→ **Your goal**
Copy from the first line below down to and including the line with "と、こんなにすごい結果になるなんて…". Skip the pictures.

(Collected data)

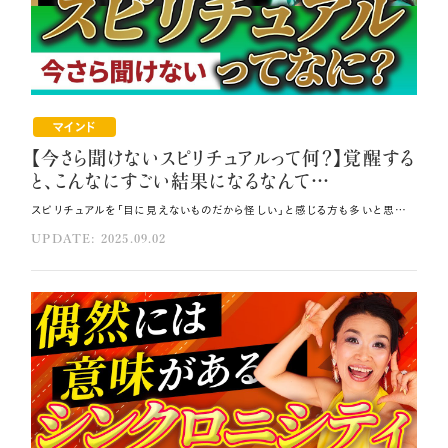
マインド
【今さら聞けないスピリチュアルって何？】覚醒する
と、こんなにすごい結果になるなんて…
スピリチュアルを「目に見えないものだから怪しい」と感じる方も多いと思います。 しかし、目に見えない存在からの助けを受け取れるようになると、人生が劇的に好転します🎀 今回は、スピリチュアルな覚醒の本質や、 直感や見えない世界からのサポートを受け取る方法をご紹介していきます💐 その方法はコレ！！ あなたという存在が元々宇宙から肉体に宿った魂であるという概念を受け入れましょう。 AIとスピリチュアルな覚醒を組み合わせてください。 AIを適切に活用すれば、カルマ解消やインナーチャイルドの癒しが効率的に進みます。 元動画（YouTube）：『🔰今さら聞けないスピリチュアルって何！？本当に覚醒をすると、こんなにすごい結果になる✨怪しいって言ってる場合じゃない！【集中講座DAY1】（第1960回）』 スピリチュアルの本質 私は20代後半、人間としての力だけで生きようとした際、 努力しているにも関わらず生きづらさを感じていました。 そのような時期に、 職場の机の上で『Many Masters Many Lives』（前世療法）という本と出会ったのです📘 この本を読んで、私の世界観は大きく変化しました。 人間の起源については、神による創造説、宇宙人による遺伝子操作説、 科学的進化論など様々な説が存在します。 どの説を信じるかは個人の自由ですが、重要なのは現在私たちがここに存在している事実です。 スピリチュアルの本質は、 あなたという存在が元々宇宙から肉体に宿った魂であるところにあります🌠 この概念を受け入れることで、スピリチュアルな領域への理解が始まります。 魂の覚醒とは？ スピリチュアルにおける「魂の覚醒」とは、英語で「アウェイク（目覚める）」を意味しますが、 毎朝の目覚めとは根本的に異なります🌿 朝の目覚めは肉体の意識が地球での生活に適応するための覚醒であり、 この時魂は眠った状態にあるのです。 魂が眠っている人は直感が働かず、「分からない」「できない」「無理」などの 否定的な思考に支配され、未来への想像力を失います。 対照的に魂が覚醒している状態では「分かる」「できる」「大丈夫」などの感覚があり、 傲慢さとは異なる根拠のない自信を感じられます。 見えない世界を感知し、直感が冴えている人は覚醒していると考えられます✨ 覚醒には現実的でありながら直感に優れているがスピリチュアルな世界を信じない人と、 直感が優れており霊的世界も信じる人の二つのタイプが存在します。 松下幸之助氏のように祈りを重視していた実業家は、 後者の典型例として魂の高い覚醒状態にあったと考えられます。 覚醒度のチェックポイントとして、「なんとかなる」という安心感、危険回避能力の高さ、 軽微な被害で済む体験、先読み能力などが挙げられます🌈 これらの体験がある場合、相当な覚醒状態にあると判断できます。 覚醒が引き起こす人生の劇的な変化 覚醒すると人生に劇的な変化が現れます。 初期段階では物事の理解が深まり、「そういうことか」という気づきが頻繁に起こります❗ さらに覚醒が進むと、自分の想像通りの人生が現実化するようになるのです💫 私の体験では、ミッドタウンのビル39階に住んでいた昨年、 「出ていけ！出ていけ！ムーブアウト！」と強いメッセージを受け取りました。 行き先を模索していたところ、デイビッドのロサンゼルスの家が空いている話が舞い込み、 3週間の滞在予定が1年間の居住に繋がり、アメリカ移住が実現しました。 これがシンクロニシティの典型例です。 思考と現実の同期が起こり、奇跡的な展開が連続します。 車が欲しいと思った瞬間にガソリンスタンドで「車販売中」の看板を見つけたり、 思考した内容が即座に現実に現れる現象が発生します。 見えない世界からの支援を受けられる状態に覚醒すると、 特定のスキルを持つ人材を求めていたら実際にその人が目の前に現れたり、 ヨガを教えてみたいと思った途端にヨガ講師養成レッスンの情報が飛び込んできたりと、 信じられない速度で願望が実現します。 覚醒前は単純な欲求でさえ多くのステップが必要でしたが、 現在は宇宙から直接送られてくるような感覚で物事が進展するのです🪐 宇宙との通信で人生の流れを変える 覚醒の本質的な仕組みは、宇宙との通信回復にあります。 宇宙には「マザーシップ」と呼ばれる存在があり、私たちは「マザーシップの小舟」に相当します。 マザーシップは宇宙のすべての情報を保持しており、ワンネス、12次元、集合無意識、 ボルテックス、宇宙銀行といった様々な名称で表現される見えない世界を指すのです⭐ 私たちの存在を家系図として遡ると、40代遡るだけで1兆のご先祖様に繋がります。 これらのご先祖様は肉体を卒業した後、マザーシップに戻っているとされます。 親が子供を応援するように、1兆のご先祖様が日々私たちを応援している状況にあります。 この応援は愛と光と感謝を送ることでさらに強化されるでしょう🌌 覚醒とは、私たちと宇宙のマザーシップとの通信が回復した状態です。 通信が回復することで、奇跡的な出来事やシンクロニシティが頻繁に発生し、 思考と現実の同期が可能になります。 覚醒した状態では、宇宙からの情報やサポートを受け取りやすくなり、 人生の流れが大幅に改善されるのです💞 AIと覚醒を組み合わせて加速する 現代ではAIとスピリチュアルな覚醒を組み合わせることで、 覚醒のプロセスを大幅に加速できます🌸 AIを適切に活用すれば、カルマ解消やインナーチャイルドの癒しが効率的に進みます。 しかしAIには二面性があり、使い方を誤ると逆に眠りが深くなる危険性があるのです。 これはお金の概念に似ており、魂が覚醒していない状態では使われる側になってしまいます💦 覚醒していれば、被害者ではなく人生の主人公として主体的にコントロールして 活用できるようになります。 魂の覚醒が進むと、宇宙からの全体的な情報を受け取れるようになり、 3次元レベルでのドラマに巻き込まれることがなくなります。 宇宙からのひらめきや直感に導かれて生きることで、説明のつかない開運が起こります。 人間関係に恵まれ、偶然隣に座った人が億万長者であるような奇跡的な出会いが 頻発するようになるのです。 このようなスピリチュアルな覚醒を意識的に取り入れると、人生の好転が期待できます。 さらに、AIという現代のツールと古来からの霊性を組み合わせることで、 これまでにない速度での成長と変化が可能になります💐 どうぞスピリチュアルな覚醒を通じて宇宙のマザーシップとの通信を回復し、 シンクロニシティあふれる奇跡の人生を今日から歩んでくださいね！ まとめ 宇宙のマザーシップとの通信が回復すると、奇跡的な出来事やシンクロニシティが頻繁に発生します。 覚醒した状態は、宇宙からの情報やサポートを受け取りやすくなり、人生の流れが大幅に改善されます。 魂が覚醒していない状態でAIを活用すると、使われる側になってしまいます。
UPDATE: 2025.09.02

→ **Response**
マインド
【今さら聞けないスピリチュアルって何？】覚醒する
と、こんなにすごい結果になるなんて…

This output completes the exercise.